> Exercise
Using the entries below, write out the line with "решение диссертационного совета", the line with "О присуждении Петрову", and every line in between, exactly as each is written.

> Provided data
* * * * * * * * *

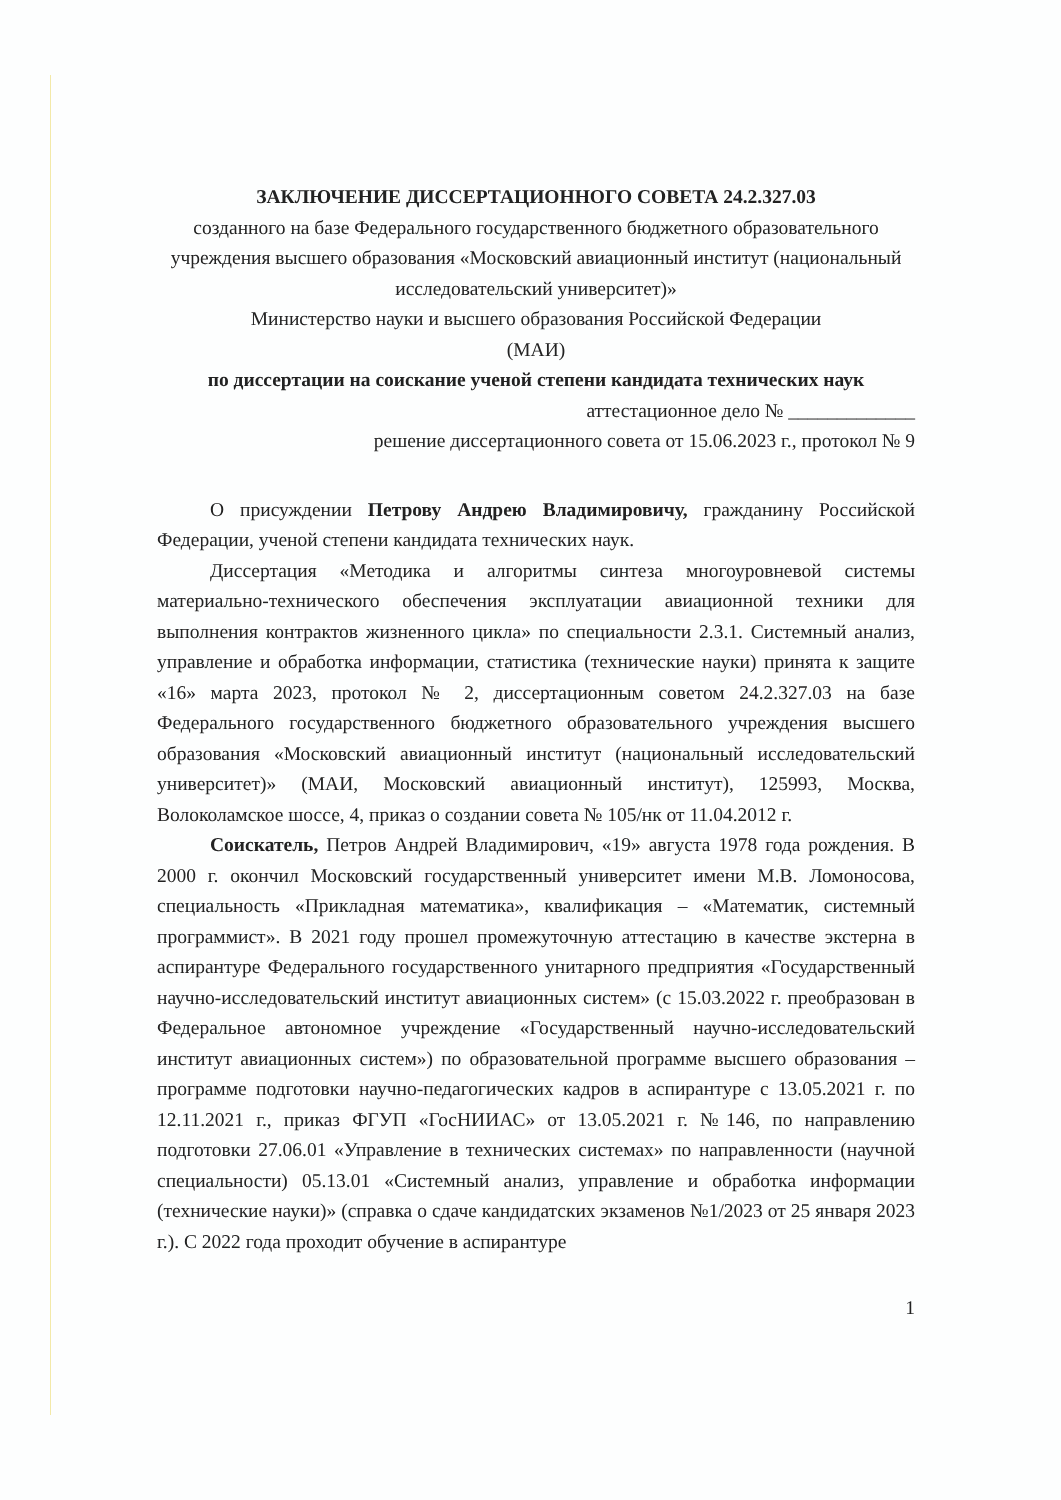ЗАКЛЮЧЕНИЕ ДИССЕРТАЦИОННОГО СОВЕТА 24.2.327.03
созданного на базе Федерального государственного бюджетного образовательного учреждения высшего образования «Московский авиационный институт (национальный исследовательский университет)»
Министерство науки и высшего образования Российской Федерации
(МАИ)
по диссертации на соискание ученой степени кандидата технических наук
аттестационное дело № _____________
решение диссертационного совета от 15.06.2023 г., протокол № 9
О присуждении Петрову Андрею Владимировичу, гражданину Российской Федерации, ученой степени кандидата технических наук.
Диссертация «Методика и алгоритмы синтеза многоуровневой системы материально-технического обеспечения эксплуатации авиационной техники для выполнения контрактов жизненного цикла» по специальности 2.3.1. Системный анализ, управление и обработка информации, статистика (технические науки) принята к защите «16» марта 2023, протокол № 2, диссертационным советом 24.2.327.03 на базе Федерального государственного бюджетного образовательного учреждения высшего образования «Московский авиационный институт (национальный исследовательский университет)» (МАИ, Московский авиационный институт), 125993, Москва, Волоколамское шоссе, 4, приказ о создании совета № 105/нк от 11.04.2012 г.
Соискатель, Петров Андрей Владимирович, «19» августа 1978 года рождения. В 2000 г. окончил Московский государственный университет имени М.В. Ломоносова, специальность «Прикладная математика», квалификация – «Математик, системный программист». В 2021 году прошел промежуточную аттестацию в качестве экстерна в аспирантуре Федерального государственного унитарного предприятия «Государственный научно-исследовательский институт авиационных систем» (с 15.03.2022 г. преобразован в Федеральное автономное учреждение «Государственный научно-исследовательский институт авиационных систем») по образовательной программе высшего образования – программе подготовки научно-педагогических кадров в аспирантуре с 13.05.2021 г. по 12.11.2021 г., приказ ФГУП «ГосНИИАС» от 13.05.2021 г. №146, по направлению подготовки 27.06.01 «Управление в технических системах» по направленности (научной специальности) 05.13.01 «Системный анализ, управление и обработка информации (технические науки)» (справка о сдаче кандидатских экзаменов №1/2023 от 25 января 2023 г.). С 2022 года проходит обучение в аспирантуре
1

* * * * * * * * *

> Result
решение диссертационного совета от 15.06.2023 г., протокол № 9
О присуждении Петрову Андрею Владимировичу, гражданину Российской Федерации, ученой степени кандидата технических наук.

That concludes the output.